CHAPTER 56 Frequency, urgency and the painful bladder
Introduction
‘Cystitis’ is a term used for irritative urinary symptoms of frequency, urgency, suprapubic pain and dysuria. These symptoms of altered lower urinary tract sensation may be of recent onset (acute), longstanding (chronic) or recurrent. They may be caused by a variety of intravesical pathology such as infection, calculi, drug-induced inflammation, non-infective inflammatory processes due to local [e.g. painful bladder syndrome (PBS)] or systemic conditions (e.g. sarcoidosis), benign or malignant lower urinary tract tumours, or extravesical pelvic pathology such as pelvic masses (e.g. fibroids, endometriosis). Accurate diagnosis, appropriate intervention and therapy requires careful patient evaluation and a sound understanding of the differential causes (Figure 56.1).
Definitions
The Standardisation Sub-committee of the International Continence Society (ICS) published a terminology statement on lower urinary tract function in 2002 (Abrams et al 2002a,b). The majority of the following definitions are based on this statement.
24-h frequency is the total number of daytime voids and episodes of nocturia during a 24-h period.

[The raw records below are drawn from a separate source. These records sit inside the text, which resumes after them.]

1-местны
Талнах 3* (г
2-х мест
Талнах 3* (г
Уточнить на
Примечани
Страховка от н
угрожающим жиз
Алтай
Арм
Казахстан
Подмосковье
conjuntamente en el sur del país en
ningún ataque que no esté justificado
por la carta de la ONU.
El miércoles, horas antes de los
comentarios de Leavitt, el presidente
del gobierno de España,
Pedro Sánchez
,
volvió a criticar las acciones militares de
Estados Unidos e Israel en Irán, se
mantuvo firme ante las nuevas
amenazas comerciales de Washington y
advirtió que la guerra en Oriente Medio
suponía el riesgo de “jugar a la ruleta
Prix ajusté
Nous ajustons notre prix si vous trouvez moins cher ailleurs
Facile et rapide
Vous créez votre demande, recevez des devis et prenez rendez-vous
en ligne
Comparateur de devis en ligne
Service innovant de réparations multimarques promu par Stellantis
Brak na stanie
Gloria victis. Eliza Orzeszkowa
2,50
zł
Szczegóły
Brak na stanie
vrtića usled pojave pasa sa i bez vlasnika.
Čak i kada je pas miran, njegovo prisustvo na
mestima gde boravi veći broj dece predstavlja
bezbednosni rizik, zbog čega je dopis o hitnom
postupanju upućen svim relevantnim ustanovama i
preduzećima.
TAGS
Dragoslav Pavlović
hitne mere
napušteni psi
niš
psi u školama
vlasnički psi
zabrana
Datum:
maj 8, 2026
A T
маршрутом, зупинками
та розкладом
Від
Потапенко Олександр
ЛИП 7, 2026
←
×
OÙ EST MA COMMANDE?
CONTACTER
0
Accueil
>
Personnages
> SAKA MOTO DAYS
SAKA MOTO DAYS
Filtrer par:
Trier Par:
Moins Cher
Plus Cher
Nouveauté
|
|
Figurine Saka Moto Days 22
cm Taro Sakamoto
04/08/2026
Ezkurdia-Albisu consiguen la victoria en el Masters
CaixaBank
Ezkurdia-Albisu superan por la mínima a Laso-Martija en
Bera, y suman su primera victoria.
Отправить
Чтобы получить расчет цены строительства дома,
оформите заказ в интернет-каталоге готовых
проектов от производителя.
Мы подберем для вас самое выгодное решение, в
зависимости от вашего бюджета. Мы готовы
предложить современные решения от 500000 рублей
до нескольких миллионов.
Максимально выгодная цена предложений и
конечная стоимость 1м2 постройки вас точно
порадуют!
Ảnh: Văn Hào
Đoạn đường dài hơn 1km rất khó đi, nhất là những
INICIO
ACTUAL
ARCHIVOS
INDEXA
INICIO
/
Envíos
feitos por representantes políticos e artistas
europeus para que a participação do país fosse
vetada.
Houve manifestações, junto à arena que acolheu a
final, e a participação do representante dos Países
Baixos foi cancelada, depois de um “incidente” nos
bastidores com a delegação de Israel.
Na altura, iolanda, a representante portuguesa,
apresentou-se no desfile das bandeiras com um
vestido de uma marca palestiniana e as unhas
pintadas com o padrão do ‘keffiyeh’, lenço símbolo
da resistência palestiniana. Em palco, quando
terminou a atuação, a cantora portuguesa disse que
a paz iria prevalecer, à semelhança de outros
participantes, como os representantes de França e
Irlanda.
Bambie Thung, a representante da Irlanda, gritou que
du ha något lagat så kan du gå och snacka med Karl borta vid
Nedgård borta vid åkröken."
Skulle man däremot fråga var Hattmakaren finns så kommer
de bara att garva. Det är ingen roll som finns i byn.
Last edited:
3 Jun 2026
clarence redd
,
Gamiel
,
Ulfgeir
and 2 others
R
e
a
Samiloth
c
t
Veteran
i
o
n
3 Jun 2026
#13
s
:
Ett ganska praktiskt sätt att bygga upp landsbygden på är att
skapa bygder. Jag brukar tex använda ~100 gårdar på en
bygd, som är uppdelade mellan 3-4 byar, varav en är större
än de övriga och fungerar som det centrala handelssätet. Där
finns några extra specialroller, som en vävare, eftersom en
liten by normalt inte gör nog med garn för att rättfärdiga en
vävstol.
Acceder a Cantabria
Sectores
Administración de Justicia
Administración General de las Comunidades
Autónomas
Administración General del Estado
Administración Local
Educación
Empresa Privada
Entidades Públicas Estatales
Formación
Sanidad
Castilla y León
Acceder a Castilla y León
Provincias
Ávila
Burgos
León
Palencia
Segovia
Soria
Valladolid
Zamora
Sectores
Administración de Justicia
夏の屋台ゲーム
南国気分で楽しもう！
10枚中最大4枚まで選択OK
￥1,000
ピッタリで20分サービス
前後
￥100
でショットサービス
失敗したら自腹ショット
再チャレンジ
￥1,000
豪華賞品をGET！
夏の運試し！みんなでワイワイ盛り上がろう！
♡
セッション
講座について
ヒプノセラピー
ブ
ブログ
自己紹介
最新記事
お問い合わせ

Haematuria is an important symptom that requires urgent evaluation to exclude carcinoma.
Prevalence
A population-based study on the prevalence of lower urinary tract symptoms showed that the most commonly reported storage symptom in women is nocturia (54.5%). Urgency occurs in 12.8% and frequency in 7.4% of women. If nocturia is defined as two or more nocturnal micturitions per night, instead of one or more, the prevalence is decreased to 24% (Irwin et al 2006). PBS is a common condition in women, with reported prevalence of 1.7% in those aged under 65 years and 4% in those aged over 80 years. The vast majority of women with PBS have moderate or severe symptoms (Lifford and Curhan 2009).
Aetiology
Irritative bladder symptoms can be caused by a number of conditions originating within the lower urinary tract (Box 56.1). Infection and functional disorders, such as detrusor overactivity or voiding dysfunction, may cause urge symptoms and should be excluded. These conditions should be differentiated from more generalized systemic disorders (e.g. pregnancy, diabetes mellitus, renal disease), pelvic inflammatory disease or gynaecological surgery. A pelvic mass may cause urge-frequency symptoms due to bladder compression.
Box 56.1 Non-infective sensory disorders of the lower urinary tract
The aetiology of PBS is poorly understood. Several theories have been proposed over the years, including infection, immunological factors, leaky urothelium due to glycosaminoglycan deficiency, mast cell activation and altered neural function. Consensus is developing regarding epithelial dysfunction, mast cell activation and neurogenic inflammation; all part of a possible inflammatory response (Elgavish 2009).
Assessment
Investigations
Urinary diary
A detailed 3-day urinary frequency–volume diary is an important part of the initial and ongoing assessment (Figure 56.2). These diaries are more accurate than patient recall, allowing rapid and accurate diagnosis of urinary frequency, nocturia, estimation of voided volumes, functional bladder capacity, and assessment of episodes of urgency, pain and incontinence as well as their temporal relationship. A diary will also educate the patient regarding voiding habits, and is essential for bladder retraining.
Imaging
Imaging of the urinary tract can be performed using ultrasound or contrast radiography, either alone or synchronously with urodynamic assessment [videocystourethrography (VCU)]. VCU demonstrates voiding function and can identify urethral obstruction, a urethral diverticulum or external compression due to fibroids or prolapse. Haematuria in the absence of identifiable uropathogens, negative cystoscopy or recurrent UTI is an indication for assessment of the upper urinary tract using contrast intravenous urography or urinary tract ultrasound. Ultrasound can also determine bladder residual volume and bladder wall thickness, and identify any structural abnormalities, including urethral diverticulae (Figure 56.3) (Doumouchtsis et al 2008).